There is a lot of absolute rubbish being published about the demands of the impending General Data Protection Regulation (GDPR) and its impact on both the public and private sector. I am going to try not to add to this.
What does seem to be the case though is that the chickens of historically poor information management practice are coming home to roost.
So, if you’re stuck with what you’ve got and are wondering where to start, we have developed this simple-sounding five-step approach for you:
- Know what you’ve got.
- Understand the risk.
- Implement risk mitigating controls.
- Embed risk mitigating controls.
- Monitor, report and improve risk mitigating controls.
Simple? Obviously not.
For us, the key issue is a cultural shift from autonomy to act dispersed across an organisation, to effective management control. It is impossible for the Information Governance (IG) team, typically one person, to try to retrospectively discover what an organisation is doing. Their only tool – to ask them nicely.

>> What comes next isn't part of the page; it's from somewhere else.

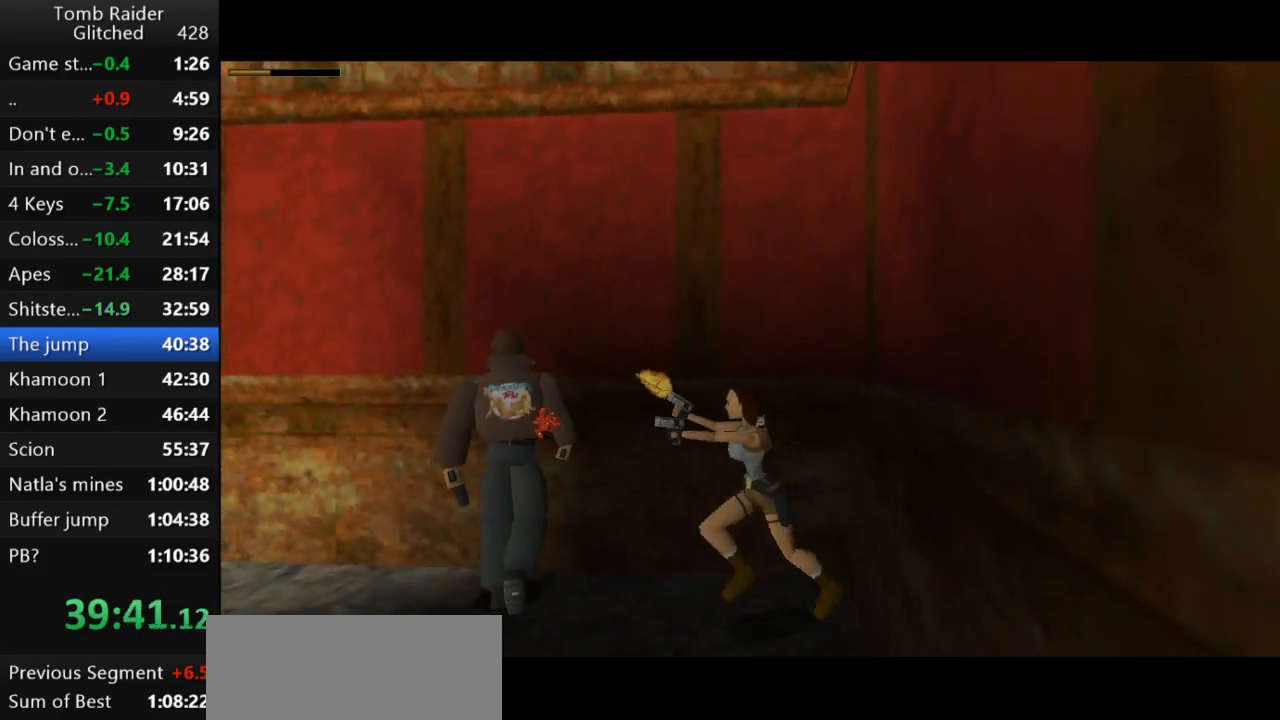
{"keys": ["action2", "right", "up"], "events": [[67, "right", "down"]]}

Our view is that, before a new or changed collection or processing of personal data takes place, there should be a management assessment. We are not undiscovered geniuses having a Eureka moment, this is what is required by GDPR.
We think there is a rapidly closing window of opportunity to achieve this cultural shift. We are working with a number of clients to deploy the Flowz software (www.flowz.co.uk) about which we wrote in our last blog. Whilst we may think it is the world’s greatest software, the return on investment comes in embedding it in your approvals process.
One of our clients has taken the opportunity to get on the front foot.
They have told their staff that there is an amnesty between now and Christmas to register whatever personal data they are processing. If they do that now, the team will support them.
If they wait until after Christmas, they have been told they will not get the same level of support. This is largely because we expect the IG Team to still be clearing the backlog resulting from the pre-Christmas requests.
What clinches it, is that management are supporting a line that, if any manager is caught processing unauthorised personal data, they will be subject to disciplinary action. All proposed uses of personal data must now be registered in Flowz, and receive approval, before they start collecting and processing the data.
This is not an original idea (plagiarism is the greatest form of flattery), but arose from a conversation with the MOD Research Authority, who were horrified when I suggested they might be seeking to use Flowz to retrospectively capture personal data. No, all processing must first be approved – a lightbulb moment.
We now encourage all of the organisations we work with, certainly where they have already appointed their Data Protection Officer, to take this approach.